§ **Available data**

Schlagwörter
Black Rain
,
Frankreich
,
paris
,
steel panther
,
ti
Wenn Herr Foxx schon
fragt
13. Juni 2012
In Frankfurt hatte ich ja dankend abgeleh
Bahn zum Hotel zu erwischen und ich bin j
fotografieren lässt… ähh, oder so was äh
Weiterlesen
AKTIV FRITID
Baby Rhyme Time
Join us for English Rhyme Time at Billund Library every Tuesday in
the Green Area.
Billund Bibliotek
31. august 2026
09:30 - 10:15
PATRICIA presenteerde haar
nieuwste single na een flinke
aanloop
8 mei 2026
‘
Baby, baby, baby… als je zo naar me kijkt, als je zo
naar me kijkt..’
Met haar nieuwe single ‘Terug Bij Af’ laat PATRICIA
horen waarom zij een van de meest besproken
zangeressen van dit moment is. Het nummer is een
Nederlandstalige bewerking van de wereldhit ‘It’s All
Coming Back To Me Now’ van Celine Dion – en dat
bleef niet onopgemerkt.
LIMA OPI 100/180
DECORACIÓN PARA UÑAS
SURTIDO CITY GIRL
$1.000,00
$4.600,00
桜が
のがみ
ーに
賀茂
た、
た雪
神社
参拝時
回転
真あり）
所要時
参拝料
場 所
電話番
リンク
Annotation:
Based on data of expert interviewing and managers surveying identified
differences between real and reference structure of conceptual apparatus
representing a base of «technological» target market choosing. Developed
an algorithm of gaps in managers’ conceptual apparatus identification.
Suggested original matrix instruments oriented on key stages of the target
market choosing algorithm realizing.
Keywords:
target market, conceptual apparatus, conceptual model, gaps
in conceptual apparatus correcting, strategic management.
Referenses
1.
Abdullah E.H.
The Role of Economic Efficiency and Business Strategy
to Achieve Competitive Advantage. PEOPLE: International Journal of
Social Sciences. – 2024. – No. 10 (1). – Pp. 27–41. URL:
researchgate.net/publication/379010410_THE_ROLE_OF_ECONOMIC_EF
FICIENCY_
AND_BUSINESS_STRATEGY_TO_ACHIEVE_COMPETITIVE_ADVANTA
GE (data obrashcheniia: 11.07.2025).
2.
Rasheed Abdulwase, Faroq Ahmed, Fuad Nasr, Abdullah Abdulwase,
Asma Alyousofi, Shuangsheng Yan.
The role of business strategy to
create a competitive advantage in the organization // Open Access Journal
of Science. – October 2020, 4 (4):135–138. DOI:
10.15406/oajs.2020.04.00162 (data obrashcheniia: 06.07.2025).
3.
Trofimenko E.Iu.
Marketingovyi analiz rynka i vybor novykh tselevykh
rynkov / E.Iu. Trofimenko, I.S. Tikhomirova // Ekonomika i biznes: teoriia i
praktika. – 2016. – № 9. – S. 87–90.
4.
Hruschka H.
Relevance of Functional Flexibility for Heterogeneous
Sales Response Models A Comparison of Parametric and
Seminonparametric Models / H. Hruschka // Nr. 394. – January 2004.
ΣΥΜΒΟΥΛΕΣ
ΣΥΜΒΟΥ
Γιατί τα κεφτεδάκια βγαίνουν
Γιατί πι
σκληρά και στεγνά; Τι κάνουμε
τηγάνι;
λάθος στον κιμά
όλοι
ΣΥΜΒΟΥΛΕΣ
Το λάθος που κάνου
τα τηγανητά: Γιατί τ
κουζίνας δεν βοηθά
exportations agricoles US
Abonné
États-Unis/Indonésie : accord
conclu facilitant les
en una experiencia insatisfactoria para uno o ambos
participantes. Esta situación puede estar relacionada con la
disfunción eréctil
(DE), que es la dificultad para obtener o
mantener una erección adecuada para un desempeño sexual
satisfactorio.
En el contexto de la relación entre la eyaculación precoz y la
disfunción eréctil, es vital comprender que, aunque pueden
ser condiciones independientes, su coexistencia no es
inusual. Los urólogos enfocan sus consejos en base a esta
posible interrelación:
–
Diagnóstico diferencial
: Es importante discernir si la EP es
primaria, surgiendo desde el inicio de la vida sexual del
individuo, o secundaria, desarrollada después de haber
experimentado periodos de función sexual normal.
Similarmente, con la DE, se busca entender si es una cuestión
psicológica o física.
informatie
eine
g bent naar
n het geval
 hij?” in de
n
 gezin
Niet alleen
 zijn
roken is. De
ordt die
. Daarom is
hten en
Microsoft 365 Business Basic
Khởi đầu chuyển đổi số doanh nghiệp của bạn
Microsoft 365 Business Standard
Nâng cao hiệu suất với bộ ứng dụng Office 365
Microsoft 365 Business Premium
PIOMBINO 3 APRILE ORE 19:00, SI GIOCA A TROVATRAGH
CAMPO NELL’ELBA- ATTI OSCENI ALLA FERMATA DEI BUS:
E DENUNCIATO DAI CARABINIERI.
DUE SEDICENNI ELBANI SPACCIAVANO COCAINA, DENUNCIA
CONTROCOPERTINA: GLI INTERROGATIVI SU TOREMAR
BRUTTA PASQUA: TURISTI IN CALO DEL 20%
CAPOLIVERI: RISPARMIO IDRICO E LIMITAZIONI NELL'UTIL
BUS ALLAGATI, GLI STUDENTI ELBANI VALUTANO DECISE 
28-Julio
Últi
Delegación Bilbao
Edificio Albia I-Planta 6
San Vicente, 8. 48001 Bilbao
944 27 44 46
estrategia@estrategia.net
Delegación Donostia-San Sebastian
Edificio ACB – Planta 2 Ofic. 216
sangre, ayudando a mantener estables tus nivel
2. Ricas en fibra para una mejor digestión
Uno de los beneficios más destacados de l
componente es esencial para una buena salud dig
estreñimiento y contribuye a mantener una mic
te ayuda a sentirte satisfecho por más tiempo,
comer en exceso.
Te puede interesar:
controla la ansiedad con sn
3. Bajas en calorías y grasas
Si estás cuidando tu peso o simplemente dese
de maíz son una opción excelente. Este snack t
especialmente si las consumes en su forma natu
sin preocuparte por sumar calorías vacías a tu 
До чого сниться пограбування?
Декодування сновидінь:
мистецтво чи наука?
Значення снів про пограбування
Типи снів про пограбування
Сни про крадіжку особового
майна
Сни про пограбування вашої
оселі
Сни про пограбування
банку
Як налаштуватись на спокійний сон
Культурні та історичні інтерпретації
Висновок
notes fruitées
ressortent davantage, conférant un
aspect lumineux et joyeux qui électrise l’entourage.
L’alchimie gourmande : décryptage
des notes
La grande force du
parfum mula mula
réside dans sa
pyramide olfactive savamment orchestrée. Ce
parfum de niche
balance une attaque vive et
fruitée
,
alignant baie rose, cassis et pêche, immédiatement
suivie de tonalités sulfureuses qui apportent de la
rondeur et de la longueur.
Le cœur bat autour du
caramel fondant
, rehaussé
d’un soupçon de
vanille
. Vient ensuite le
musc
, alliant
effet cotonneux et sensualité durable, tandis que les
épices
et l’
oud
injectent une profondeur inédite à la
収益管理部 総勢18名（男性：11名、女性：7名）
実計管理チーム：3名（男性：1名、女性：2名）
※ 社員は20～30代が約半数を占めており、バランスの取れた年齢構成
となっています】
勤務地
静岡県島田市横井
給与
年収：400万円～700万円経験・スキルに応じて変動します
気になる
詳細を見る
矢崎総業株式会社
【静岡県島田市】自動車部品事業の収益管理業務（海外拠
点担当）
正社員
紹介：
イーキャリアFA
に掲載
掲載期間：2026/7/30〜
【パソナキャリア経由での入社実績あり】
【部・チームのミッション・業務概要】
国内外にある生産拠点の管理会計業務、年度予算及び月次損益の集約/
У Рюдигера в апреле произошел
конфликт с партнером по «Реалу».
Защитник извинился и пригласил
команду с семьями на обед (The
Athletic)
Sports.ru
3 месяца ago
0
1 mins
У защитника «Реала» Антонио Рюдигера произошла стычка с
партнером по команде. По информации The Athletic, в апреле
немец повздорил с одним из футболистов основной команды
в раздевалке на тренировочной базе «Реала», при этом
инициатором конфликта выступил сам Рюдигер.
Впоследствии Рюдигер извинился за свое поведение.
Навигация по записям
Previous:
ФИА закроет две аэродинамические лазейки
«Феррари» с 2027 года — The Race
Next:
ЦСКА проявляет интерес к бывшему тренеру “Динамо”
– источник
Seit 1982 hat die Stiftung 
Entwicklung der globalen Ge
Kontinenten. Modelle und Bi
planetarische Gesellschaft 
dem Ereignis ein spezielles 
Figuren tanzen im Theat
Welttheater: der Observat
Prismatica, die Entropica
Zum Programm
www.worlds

§ **Exercise requirements**
Which lines in the data above hold the string "апреле"? Show each one.

§ **Solution**
У Рюдигера в апреле произошел
партнером по команде. По информации The Athletic, в апреле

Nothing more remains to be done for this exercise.